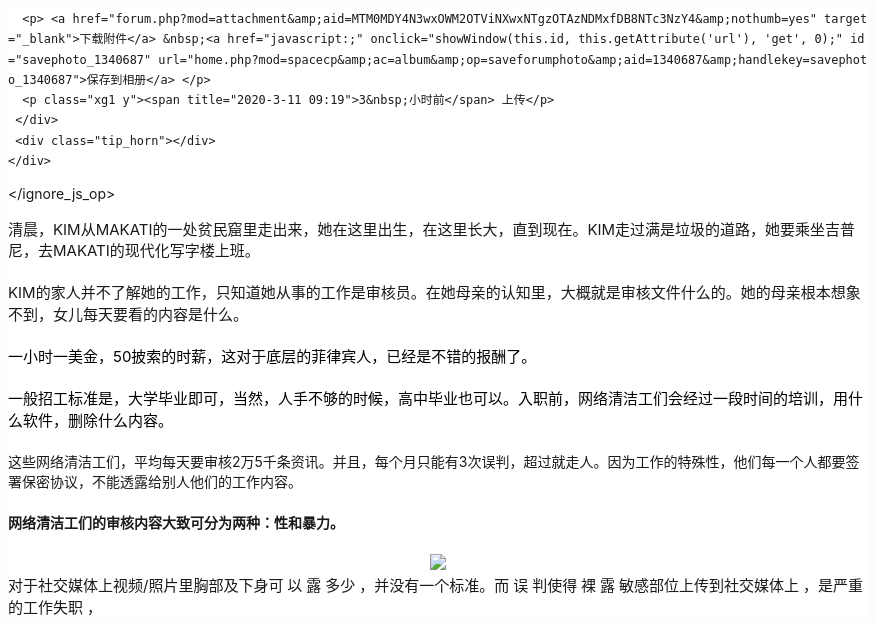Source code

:       <p> <a href="forum.php?mod=attachment&amp;aid=MTM0MDY4N3wxOWM2OTViNXwxNTgzOTAzNDMxfDB8NTc3NzY4&amp;nothumb=yes" target="_blank">下载附件</a> &nbsp;<a href="javascript:;" onclick="showWindow(this.id, this.getAttribute('url'), 'get', 0);" id="savephoto_1340687" url="home.php?mod=spacecp&amp;ac=album&amp;op=saveforumphoto&amp;aid=1340687&amp;handlekey=savephoto_1340687">保存到相册</a> </p> 
      <p class="xg1 y"><span title="2020-3-11 09:19">3&nbsp;小时前</span> 上传</p> 
     </div> 
     <div class="tip_horn"></div> 
    </div> 
   </ignore_js_op> 
  </div> 
  <font style="font-size:15px">清晨，KIM从MAKATI的一处贫民窟里走出来，她在这里出生，在这里长大，直到现在。KIM走过满是垃圾的道路，她要乘坐吉普尼，去MAKATI的现代化写字楼上班。</font> 
  <font style="font-size:15px"><br> </font> 
  <br> 
  <font style="font-size:15px">KIM的家人并不了解她的工作，只知道她从事的工作是审核员。在她母亲的认知里，大概就是审核文件什么的。她的母亲根本想象不到，女儿每天要看的内容是什么。</font> 
  <br> 
  <br> 
  <font color="#000"><font style="font-size:15px">一小时一美金，50披索的时薪，这对于底层的菲律宾人，已经是不错的报酬了。</font></font> 
  <font color="#000"><font style="font-size:15px"><br> </font></font> 
  <br> 
  <font color="#000"><font style="font-size:15px">一般招工标准是，大学毕业即可，当然，人手不够的时候，高中毕业也可以。入职前，网络清洁工们会经过一段时间的培训，用什么软件，删除什么内容。</font></font> 
  <br> 
  <font color="#000"></font> 
  <br> 
  <div align="left">
    这些网络清洁工们，平均每天要审核2万5千条资讯。并且，每个月只能有3次误判，超过就走人。因为工作的特殊性，他们每一个人都要签署保密协议，不能透露给别人他们的工作内容。 
  </div> 
  <br> 
  <div align="left"> 
   <strong>网络清洁工们的审核内容大致可分为两种：性和暴力。</strong> 
  </div> 
  <br> 
  <div align="center"> 
   <ignore_js_op> 
    <img aid="1340688" src="https://bbs.boniu123.cc/data/attachment/forum/202003/11/092014nqj2jt4jviqvrf1x.jpg" zoomfile="data/attachment/forum/202003/11/092014nqj2jt4jviqvrf1x.jpg" file="data/attachment/forum/202003/11/092014nqj2jt4jviqvrf1x.jpg" width="798" inpost="1"> 
    <div class="tip tip_4 aimg_tip" id="aimg_1340688_menu" style="position: absolute; display: none" disautofocus="true"> 
     <div class="xs0"> 
      <p><strong>IMG_7634(20200310-194249).JPG</strong> <em class="xg1">(93.62 KB, 下载次数: 0)</em></p> 
      <p> <a href="forum.php?mod=attachment&amp;aid=MTM0MDY4OHwwYWE1OGU3ZnwxNTgzOTAzNDMxfDB8NTc3NzY4&amp;nothumb=yes" target="_blank">下载附件</a> &nbsp;<a href="javascript:;" onclick="showWindow(this.id, this.getAttribute('url'), 'get', 0);" id="savephoto_1340688" url="home.php?mod=spacecp&amp;ac=album&amp;op=saveforumphoto&amp;aid=1340688&amp;handlekey=savephoto_1340688">保存到相册</a> </p> 
      <p class="xg1 y"><span title="2020-3-11 09:20">3&nbsp;小时前</span> 上传</p> 
     </div> 
     <div class="tip_horn"></div> 
    </div> 
   </ignore_js_op> 
  </div> 
  <font style="font-size:15px">对于社交媒体上视频/照片里胸部及下身可</font> 
  <font style="font-size:15px">以</font> 
  <font style="font-size:15px">露</font> 
  <font style="font-size:15px">多少</font> 
  <font style="font-size:15px">，并没有一个标准。而</font> 
  <font style="font-size:15px">误</font> 
  <font style="font-size:15px">判使得</font> 
  <font style="font-size:15px">裸</font> 
  <font style="font-size:15px">露</font> 
  <font style="font-size:15px">敏感部位上传到社交媒体上</font> 
  <font style="font-size:15px">，是严重的工作失职</font> 
  <font style="font-size:15px">，</font> 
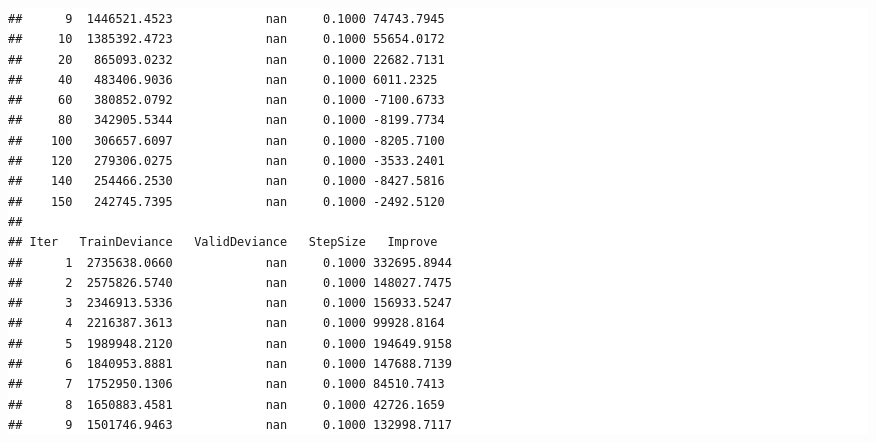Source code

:     ##      9  1446521.4523             nan     0.1000 74743.7945
    ##     10  1385392.4723             nan     0.1000 55654.0172
    ##     20   865093.0232             nan     0.1000 22682.7131
    ##     40   483406.9036             nan     0.1000 6011.2325
    ##     60   380852.0792             nan     0.1000 -7100.6733
    ##     80   342905.5344             nan     0.1000 -8199.7734
    ##    100   306657.6097             nan     0.1000 -8205.7100
    ##    120   279306.0275             nan     0.1000 -3533.2401
    ##    140   254466.2530             nan     0.1000 -8427.5816
    ##    150   242745.7395             nan     0.1000 -2492.5120
    ## 
    ## Iter   TrainDeviance   ValidDeviance   StepSize   Improve
    ##      1  2735638.0660             nan     0.1000 332695.8944
    ##      2  2575826.5740             nan     0.1000 148027.7475
    ##      3  2346913.5336             nan     0.1000 156933.5247
    ##      4  2216387.3613             nan     0.1000 99928.8164
    ##      5  1989948.2120             nan     0.1000 194649.9158
    ##      6  1840953.8881             nan     0.1000 147688.7139
    ##      7  1752950.1306             nan     0.1000 84510.7413
    ##      8  1650883.4581             nan     0.1000 42726.1659
    ##      9  1501746.9463             nan     0.1000 132998.7117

## Exercise description:
Look above for the line with "这些网络清洁工们，平均每天要" and the line with "<ignore_js_op>", and reproduce exactly those two lines plus every line between, nothing more.

## Answer:
    这些网络清洁工们，平均每天要审核2万5千条资讯。并且，每个月只能有3次误判，超过就走人。因为工作的特殊性，他们每一个人都要签署保密协议，不能透露给别人他们的工作内容。 
  </div> 
  <br> 
  <div align="left"> 
   <strong>网络清洁工们的审核内容大致可分为两种：性和暴力。</strong> 
  </div> 
  <br> 
  <div align="center"> 
   <ignore_js_op> 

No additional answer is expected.